Performance Decision Guide

text
Need a list?
  → Default: ArrayList
  → Need O(1) add/remove at both ends: ArrayDeque
  → Thread-safe, reads dominate: CopyOnWriteArrayList
  → LinkedList: almost never

Need a set?
  → Default: HashSet
  → Need insertion order: LinkedHashSet
  → Need sorting/range queries: TreeSet

Need a map?
  → Default: HashMap (pre-size if you know count)
  → Need insertion order: LinkedHashMap
  → Need sorted keys/range queries: TreeMap
  → Enum keys: EnumMap
  → Thread-safe: ConcurrentHashMap

Need a queue?
  → Stack: ArrayDeque
  → FIFO queue: ArrayDeque
  → Priority: PriorityQueue
  → Thread-safe producer-consumer: LinkedBlockingQueue or ArrayBlockingQueue

Benchmark: ArrayList vs LinkedList

Measured on JDK 21, Apple M2, 1M element operations:

OperationArrayListLinkedListWinner
Sequential iteration4 ms18 msArrayList (3.5×)
get(random index)1 ms520 msArrayList (520×)
add(last)6 ms7 msTie
add(first)980 ms3 msLinkedList (327×)
add(middle via iterator)490 ms260 msLinkedList (1.9×)
Memory (1M Integer)16 MB40 MBArrayList (2.5×)

The add(first) case looks like a LinkedList win, but ArrayDeque.addFirst() takes 4 ms and has better cache behavior—LinkedList almost never wins the benchmark that matters in practice.


Frequently Asked Questions

Q: Why does HashMap allow null keys but Hashtable and ConcurrentHashMap do not?

HashMap was designed to allow null keys and null values for flexibility. Hashtable (older, synchronized) was designed before null safety was a concern and throws NullPointerException to prevent silent errors. ConcurrentHashMap explicitly prohibits null keys and values because get(key) returning null would be ambiguous in a concurrent context: it could mean the key is absent, or the stored value is null, and there is no way to distinguish without a separate containsKey check—which would be a race condition.

Q: When does HashMap become O(n) instead of O(1)?

In two scenarios: (1) If all keys hash to the same bucket (degenerate case, usually due to a broken hashCode that returns a constant), lookup degrades to O(n). Java 8 mitigates this by treeifying buckets with ≥8 entries to O(log n). (2) During resize (rehashing), all entries are re-inserted, which is O(n). With pre-sizing (new HashMap<>(expectedSize * 2)), you can avoid in-operation resizes entirely.

Q: Is ConcurrentHashMap.size() accurate?

Not guaranteed to be exact under concurrent modification.

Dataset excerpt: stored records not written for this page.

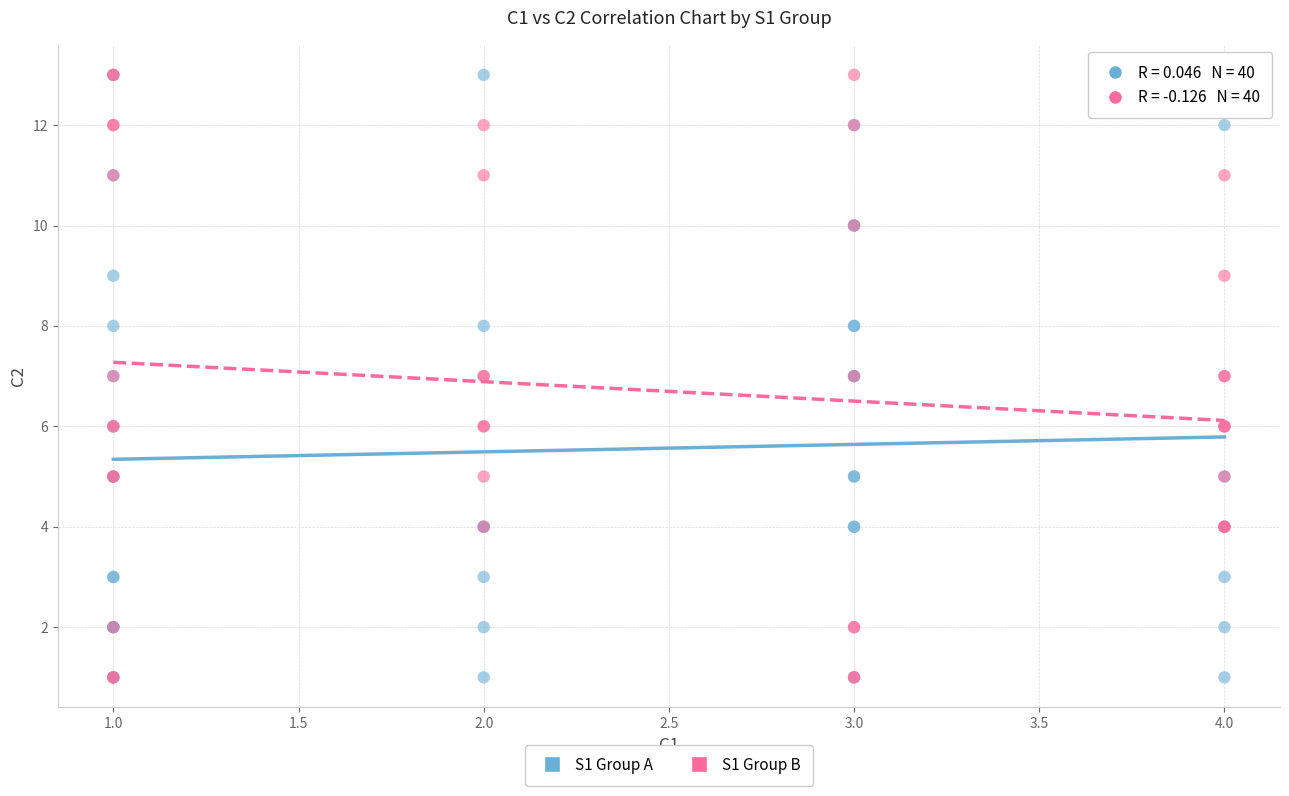

What are all the series names shown in the legend?

S1 Group A, S1 Group B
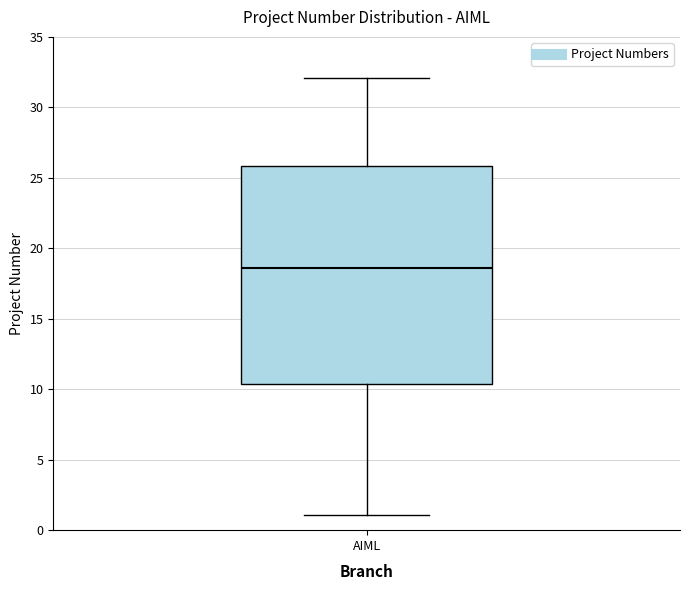

Where does the upper whisker of the box for AIML end on the y-axis? The values are not printed on the chart, so give them approximately, as read against the axis.

32.0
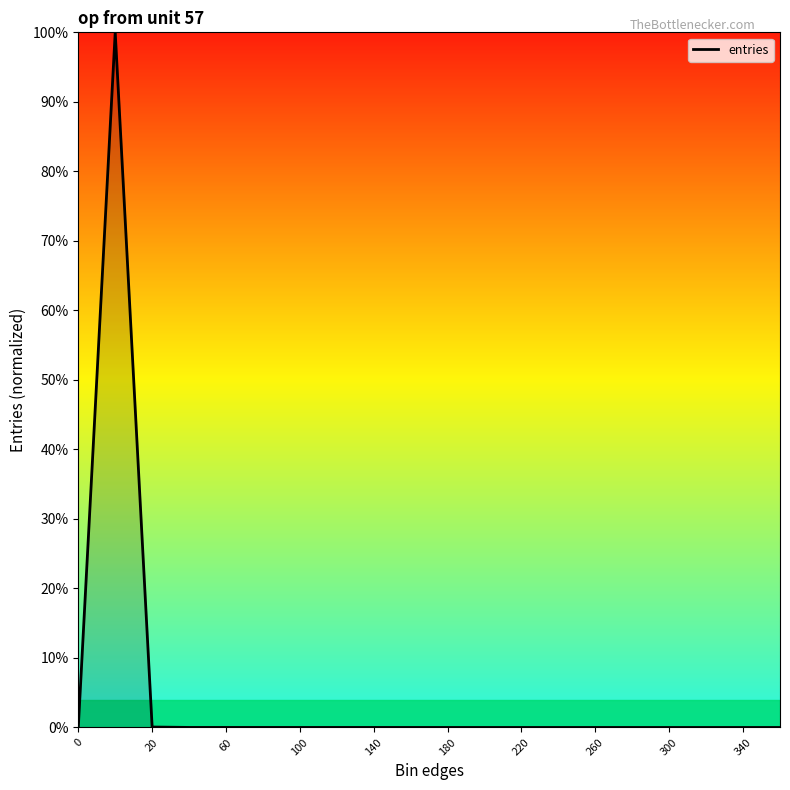

What is the difference between the maximum and minimum values?

100.0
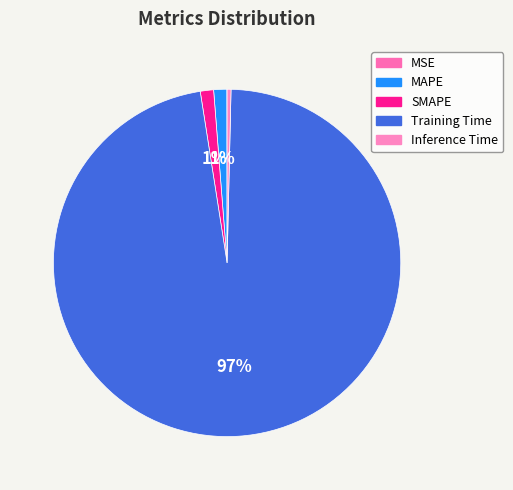

Which has a higher value, SMAPE or Training Time?

Training Time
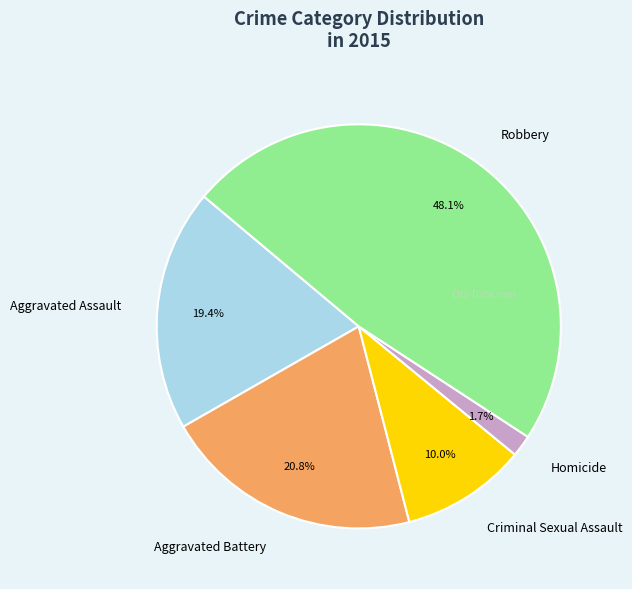

How many segments does this pie chart have?

5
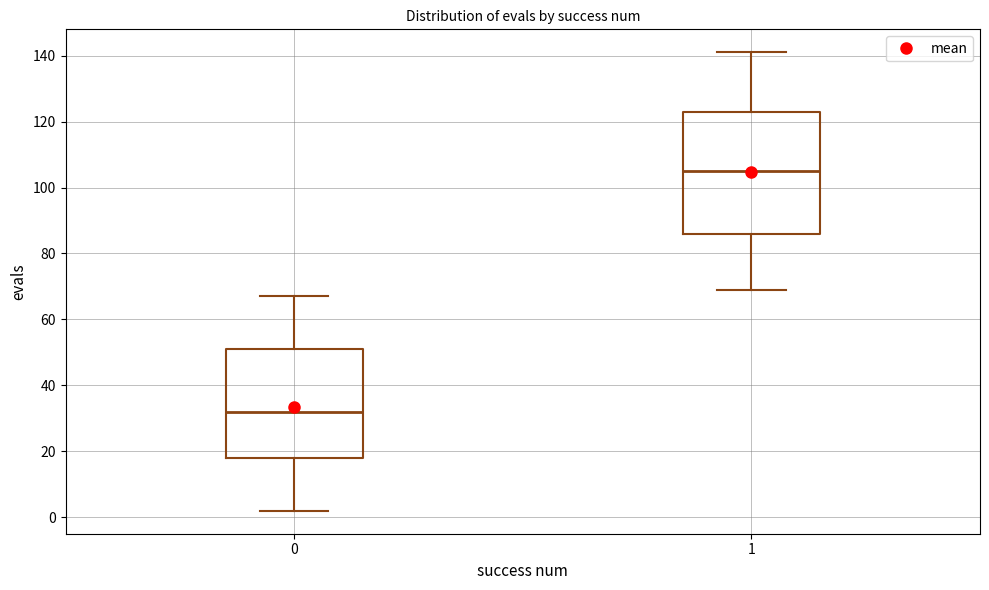

Which box has the highest median line?

1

ConcurrentHashMap.size() returns an estimate that may not reflect concurrent puts or removes happening at the exact same moment. For precise counting under high concurrency, use LongAdder or AtomicLong separately. If you need an exact snapshot, lock the map externally, but this defeats the purpose of using ConcurrentHashMap.

Q: What is the difference between fail-fast and fail-safe iterators?

Fail-fast iterators (used by ArrayList, HashMap, etc.) throw ConcurrentModificationException if the collection is structurally modified during iteration outside of the iterator's own remove() method. They detect this via an internal modCount counter. Fail-safe iterators (used by CopyOnWriteArrayList, ConcurrentHashMap) iterate over a snapshot or use segment locking—they do not throw, but may not reflect modifications made after iteration started. Use fail-safe collections when you need to modify a collection while iterating it from another thread.